Finished with dressing Elizabeth, Emily tugged the lower hem of the new dress straight while Estrella pinned up the girl's curls. Without so much as a nod to the two maids, Elizabeth swept out to the stairs. Emily followed, hastily smoothing and straightening her own clothes, a bit crumpled from kneeling on the floor. She remained on the balcony as her mistress descended, eyes immediately drawn to the sheen of light reflecting from an elegant sword being handed to the governor, and the handsome young man holding it. The governor's words floated faintly up to where she stood.

"A fine piece of work," he praised heartily. "Do pass my compliments on to your master?"

Emily winced at both her master's lack of tact and his unawareness as her friend's face fell. He was so proud of that weapon, and he did like being recognized for his skill. From what she could see, he was completing most of the orders that came into the shop now, from plows to belaying pins. It wasn't much talked around though, out of respect for Master Brown, and apparently Governor Swann wasn't within the circle of townsfolk that were more in touch with such things.

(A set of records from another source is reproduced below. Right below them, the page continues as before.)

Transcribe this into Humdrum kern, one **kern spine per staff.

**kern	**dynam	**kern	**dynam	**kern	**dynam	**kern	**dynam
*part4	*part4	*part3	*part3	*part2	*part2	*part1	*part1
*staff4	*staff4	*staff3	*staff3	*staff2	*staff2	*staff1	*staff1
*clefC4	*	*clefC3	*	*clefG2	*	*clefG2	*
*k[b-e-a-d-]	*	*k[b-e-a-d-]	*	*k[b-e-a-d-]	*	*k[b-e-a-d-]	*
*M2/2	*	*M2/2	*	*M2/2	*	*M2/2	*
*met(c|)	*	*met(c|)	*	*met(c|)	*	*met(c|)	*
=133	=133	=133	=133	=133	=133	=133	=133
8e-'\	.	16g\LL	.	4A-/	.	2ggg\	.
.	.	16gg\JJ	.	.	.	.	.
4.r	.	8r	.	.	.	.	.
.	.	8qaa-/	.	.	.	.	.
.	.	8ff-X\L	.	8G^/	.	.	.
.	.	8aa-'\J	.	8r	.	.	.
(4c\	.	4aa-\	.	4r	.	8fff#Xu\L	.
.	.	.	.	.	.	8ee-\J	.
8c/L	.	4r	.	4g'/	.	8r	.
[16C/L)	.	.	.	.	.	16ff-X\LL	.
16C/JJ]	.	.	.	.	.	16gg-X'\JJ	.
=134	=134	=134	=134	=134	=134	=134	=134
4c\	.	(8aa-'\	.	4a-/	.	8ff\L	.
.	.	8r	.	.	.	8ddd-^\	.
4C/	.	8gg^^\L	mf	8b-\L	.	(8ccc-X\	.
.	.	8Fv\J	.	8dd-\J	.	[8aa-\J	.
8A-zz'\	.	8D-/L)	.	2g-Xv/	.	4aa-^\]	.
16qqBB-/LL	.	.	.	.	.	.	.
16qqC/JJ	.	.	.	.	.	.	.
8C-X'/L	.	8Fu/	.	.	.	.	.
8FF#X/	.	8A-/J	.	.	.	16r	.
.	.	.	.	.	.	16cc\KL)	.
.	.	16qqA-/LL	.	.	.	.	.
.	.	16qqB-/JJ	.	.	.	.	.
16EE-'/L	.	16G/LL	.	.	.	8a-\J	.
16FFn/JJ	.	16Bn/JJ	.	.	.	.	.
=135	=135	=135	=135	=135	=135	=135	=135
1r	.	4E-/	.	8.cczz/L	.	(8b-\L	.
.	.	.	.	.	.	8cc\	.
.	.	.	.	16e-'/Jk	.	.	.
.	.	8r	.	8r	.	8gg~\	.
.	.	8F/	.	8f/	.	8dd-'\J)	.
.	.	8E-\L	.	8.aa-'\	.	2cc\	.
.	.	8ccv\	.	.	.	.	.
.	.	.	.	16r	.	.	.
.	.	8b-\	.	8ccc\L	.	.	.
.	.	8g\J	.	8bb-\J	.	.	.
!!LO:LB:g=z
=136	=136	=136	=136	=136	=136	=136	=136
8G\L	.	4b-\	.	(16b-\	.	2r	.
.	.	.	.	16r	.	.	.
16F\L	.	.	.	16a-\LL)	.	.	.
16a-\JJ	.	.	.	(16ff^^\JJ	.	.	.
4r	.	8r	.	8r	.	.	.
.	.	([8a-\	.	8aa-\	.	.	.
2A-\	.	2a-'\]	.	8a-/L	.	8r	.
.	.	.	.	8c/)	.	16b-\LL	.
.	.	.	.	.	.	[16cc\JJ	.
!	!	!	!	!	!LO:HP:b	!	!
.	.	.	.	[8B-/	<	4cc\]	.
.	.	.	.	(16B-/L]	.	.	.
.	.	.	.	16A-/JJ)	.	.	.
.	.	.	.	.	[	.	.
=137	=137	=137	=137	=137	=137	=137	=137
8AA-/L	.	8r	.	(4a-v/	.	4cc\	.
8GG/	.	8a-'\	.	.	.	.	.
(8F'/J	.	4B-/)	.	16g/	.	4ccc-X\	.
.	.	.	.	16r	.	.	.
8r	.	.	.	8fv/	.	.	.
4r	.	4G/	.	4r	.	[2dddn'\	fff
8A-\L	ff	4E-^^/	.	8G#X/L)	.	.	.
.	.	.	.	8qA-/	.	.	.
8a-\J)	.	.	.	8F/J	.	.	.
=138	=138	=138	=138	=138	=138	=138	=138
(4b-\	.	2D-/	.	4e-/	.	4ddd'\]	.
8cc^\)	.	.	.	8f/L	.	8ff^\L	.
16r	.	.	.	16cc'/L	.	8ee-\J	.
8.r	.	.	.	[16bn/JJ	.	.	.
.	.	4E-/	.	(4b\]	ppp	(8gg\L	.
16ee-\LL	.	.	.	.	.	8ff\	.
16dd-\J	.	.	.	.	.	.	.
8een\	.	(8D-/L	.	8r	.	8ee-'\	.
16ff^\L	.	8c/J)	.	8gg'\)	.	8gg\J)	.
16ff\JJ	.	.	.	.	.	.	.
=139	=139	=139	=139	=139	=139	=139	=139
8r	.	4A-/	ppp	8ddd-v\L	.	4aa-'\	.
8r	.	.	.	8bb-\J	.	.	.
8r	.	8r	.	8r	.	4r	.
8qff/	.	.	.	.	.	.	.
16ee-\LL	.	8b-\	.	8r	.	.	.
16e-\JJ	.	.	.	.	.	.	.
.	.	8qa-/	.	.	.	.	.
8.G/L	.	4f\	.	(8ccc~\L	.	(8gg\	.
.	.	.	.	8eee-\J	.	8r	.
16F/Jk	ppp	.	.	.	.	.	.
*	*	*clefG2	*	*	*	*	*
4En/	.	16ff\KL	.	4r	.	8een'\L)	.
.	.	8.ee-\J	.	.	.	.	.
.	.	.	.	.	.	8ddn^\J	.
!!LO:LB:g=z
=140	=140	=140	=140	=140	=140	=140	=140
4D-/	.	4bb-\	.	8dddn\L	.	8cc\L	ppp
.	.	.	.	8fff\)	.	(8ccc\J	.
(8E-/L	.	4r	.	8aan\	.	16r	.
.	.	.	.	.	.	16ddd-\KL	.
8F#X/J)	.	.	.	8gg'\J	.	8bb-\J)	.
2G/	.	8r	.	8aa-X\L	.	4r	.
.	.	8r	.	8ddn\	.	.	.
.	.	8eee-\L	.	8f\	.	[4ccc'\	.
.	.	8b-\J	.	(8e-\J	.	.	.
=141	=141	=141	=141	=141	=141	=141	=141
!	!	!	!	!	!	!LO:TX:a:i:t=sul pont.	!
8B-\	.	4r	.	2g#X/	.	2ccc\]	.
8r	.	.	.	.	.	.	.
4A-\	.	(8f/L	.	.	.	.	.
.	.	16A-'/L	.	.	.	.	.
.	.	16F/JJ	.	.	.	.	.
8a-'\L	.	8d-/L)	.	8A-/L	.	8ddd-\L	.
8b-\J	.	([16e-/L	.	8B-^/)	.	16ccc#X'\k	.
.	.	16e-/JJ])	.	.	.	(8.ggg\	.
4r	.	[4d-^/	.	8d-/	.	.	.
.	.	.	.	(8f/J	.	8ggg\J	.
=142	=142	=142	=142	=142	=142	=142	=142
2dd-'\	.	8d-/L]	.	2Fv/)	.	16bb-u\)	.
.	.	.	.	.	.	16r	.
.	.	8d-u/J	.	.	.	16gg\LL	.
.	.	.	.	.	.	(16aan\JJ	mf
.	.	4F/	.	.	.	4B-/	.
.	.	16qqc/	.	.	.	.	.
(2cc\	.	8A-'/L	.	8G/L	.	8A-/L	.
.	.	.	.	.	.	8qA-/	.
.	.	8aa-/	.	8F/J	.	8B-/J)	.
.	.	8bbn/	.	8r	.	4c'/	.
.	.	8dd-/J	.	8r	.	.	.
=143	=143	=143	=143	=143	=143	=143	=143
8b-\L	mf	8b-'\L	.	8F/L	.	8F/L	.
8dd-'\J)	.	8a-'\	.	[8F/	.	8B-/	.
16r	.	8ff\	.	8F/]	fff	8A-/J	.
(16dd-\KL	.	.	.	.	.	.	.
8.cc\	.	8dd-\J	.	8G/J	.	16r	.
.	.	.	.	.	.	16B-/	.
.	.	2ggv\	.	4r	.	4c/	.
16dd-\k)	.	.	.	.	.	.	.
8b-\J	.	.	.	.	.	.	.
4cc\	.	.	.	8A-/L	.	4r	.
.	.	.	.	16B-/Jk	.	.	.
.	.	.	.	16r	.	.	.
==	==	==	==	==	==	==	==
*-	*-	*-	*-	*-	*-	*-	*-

But Will's disappointment vanished—or was at least put aside—as the two men glanced up to see Elizabeth poised on the stairs. Their glances turned to stares, the governor's of approval, Will's of dumbstruck awe. Her eyes only on Will, Elizabeth posed a moment more before gliding down the rest of the stairs, a smile on her face. None of them noticed the maid watching their tableau, or heard the sigh she heaved in resigned observation of the way the lady and the blacksmith looked at each other.

She turned and slipped through a disguised door in the wall, taking the back stairs down to the servants' quarters. She needed to change into her good dress yet; while the governor and his daughter might take the carriage down to the morning church service, the maids and lower servants were walking, and still had the ceremony to attend afterwards.